Reuters, citing Ocado’s Chief Financial Officer Duncan Tatton-Brown, reported that with the deal, Ocado’s home delivery platform will be available in the U.S. It’s the fourth deal Ocado has reached with supermarket operators across the globe. “The scale of the proposed transaction, and therefore the quantum of its economics, is wholly different from those we’ve already signed,” the executive said, noting that Kroger was in the best position to be successful in the U.S. market, although Ocado plans to have talks with other retailers based in the U.S.
News of the partnership, which Tatton-Brown called “transformational,” sent shares up more than 50 percent in overseas trading Thursday (May 17). Kroger gets a stake in the company as part of the deal which is equal to about 5 percent of existing share capital. The stake is valued at $247.5 million, noted Reuters.

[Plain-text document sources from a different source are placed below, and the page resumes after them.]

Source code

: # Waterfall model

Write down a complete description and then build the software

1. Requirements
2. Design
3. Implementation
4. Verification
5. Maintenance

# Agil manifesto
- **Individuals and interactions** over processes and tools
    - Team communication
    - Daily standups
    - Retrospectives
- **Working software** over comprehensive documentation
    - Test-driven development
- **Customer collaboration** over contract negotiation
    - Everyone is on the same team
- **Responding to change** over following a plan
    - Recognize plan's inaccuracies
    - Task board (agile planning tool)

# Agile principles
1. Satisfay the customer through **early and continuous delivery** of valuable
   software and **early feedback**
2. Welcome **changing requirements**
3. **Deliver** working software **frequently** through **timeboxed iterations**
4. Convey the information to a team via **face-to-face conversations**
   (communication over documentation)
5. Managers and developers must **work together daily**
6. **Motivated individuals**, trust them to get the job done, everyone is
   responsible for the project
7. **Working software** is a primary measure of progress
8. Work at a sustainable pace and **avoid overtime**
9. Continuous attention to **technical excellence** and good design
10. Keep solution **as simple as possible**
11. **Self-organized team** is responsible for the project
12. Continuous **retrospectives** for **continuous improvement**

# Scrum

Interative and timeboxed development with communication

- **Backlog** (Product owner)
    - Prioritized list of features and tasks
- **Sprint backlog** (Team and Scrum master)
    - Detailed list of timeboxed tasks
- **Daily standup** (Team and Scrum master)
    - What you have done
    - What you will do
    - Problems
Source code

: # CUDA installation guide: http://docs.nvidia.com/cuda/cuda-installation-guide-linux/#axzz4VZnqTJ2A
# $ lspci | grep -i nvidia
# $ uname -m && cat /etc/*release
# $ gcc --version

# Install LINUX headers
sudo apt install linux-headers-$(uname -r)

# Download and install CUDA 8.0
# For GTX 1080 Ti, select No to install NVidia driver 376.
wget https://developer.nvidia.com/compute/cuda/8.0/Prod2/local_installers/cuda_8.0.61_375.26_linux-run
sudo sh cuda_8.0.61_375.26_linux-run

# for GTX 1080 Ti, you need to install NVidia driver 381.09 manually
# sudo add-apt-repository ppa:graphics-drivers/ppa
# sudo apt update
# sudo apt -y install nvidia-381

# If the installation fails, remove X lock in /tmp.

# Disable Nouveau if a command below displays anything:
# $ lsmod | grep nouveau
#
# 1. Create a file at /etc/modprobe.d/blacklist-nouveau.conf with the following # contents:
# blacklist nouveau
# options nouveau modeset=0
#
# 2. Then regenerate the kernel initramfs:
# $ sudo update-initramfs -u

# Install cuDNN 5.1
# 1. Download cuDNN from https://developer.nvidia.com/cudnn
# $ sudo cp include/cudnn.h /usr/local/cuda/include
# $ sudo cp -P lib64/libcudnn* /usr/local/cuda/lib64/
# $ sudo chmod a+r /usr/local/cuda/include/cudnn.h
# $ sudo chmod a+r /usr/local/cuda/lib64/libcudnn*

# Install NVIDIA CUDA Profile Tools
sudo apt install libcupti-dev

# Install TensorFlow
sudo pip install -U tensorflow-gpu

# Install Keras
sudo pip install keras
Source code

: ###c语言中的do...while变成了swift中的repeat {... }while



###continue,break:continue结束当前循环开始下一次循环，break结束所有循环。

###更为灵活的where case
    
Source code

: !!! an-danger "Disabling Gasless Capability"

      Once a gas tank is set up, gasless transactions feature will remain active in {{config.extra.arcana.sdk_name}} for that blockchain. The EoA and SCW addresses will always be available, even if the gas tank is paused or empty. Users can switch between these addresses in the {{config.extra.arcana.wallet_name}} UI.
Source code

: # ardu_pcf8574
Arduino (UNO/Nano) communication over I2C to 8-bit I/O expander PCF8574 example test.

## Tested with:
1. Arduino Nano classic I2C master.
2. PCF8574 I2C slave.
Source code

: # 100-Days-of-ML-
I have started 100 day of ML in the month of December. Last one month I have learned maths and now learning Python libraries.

To offer delivery of food in the U.S. with Ocado, Kroger will find 20 or more sites in the U.S. to build automated warehouse facilities. The CFO noted that that’s more than all of the facilities combined that Ocado has built or is gearing up to build because of other partnerships. The company uses technology to automate processing and packing of online grocery orders, using robots in tech-advanced warehouses. Kroger and Ocado are working together to find the first three sites that will open this year. As for the impact to earnings for Ocado, Tatton-Brown said it should be neutral to full-year 2018 earnings.
In an effort to stay competitive with Amazon.com, which has entered the grocery market with its purchase of Whole Foods Market last year, Kroger has been making strategic moves. Earlier this year CNBC, reported that Kroger was mulling an acquisition of Boxed, the online wholesaler startup.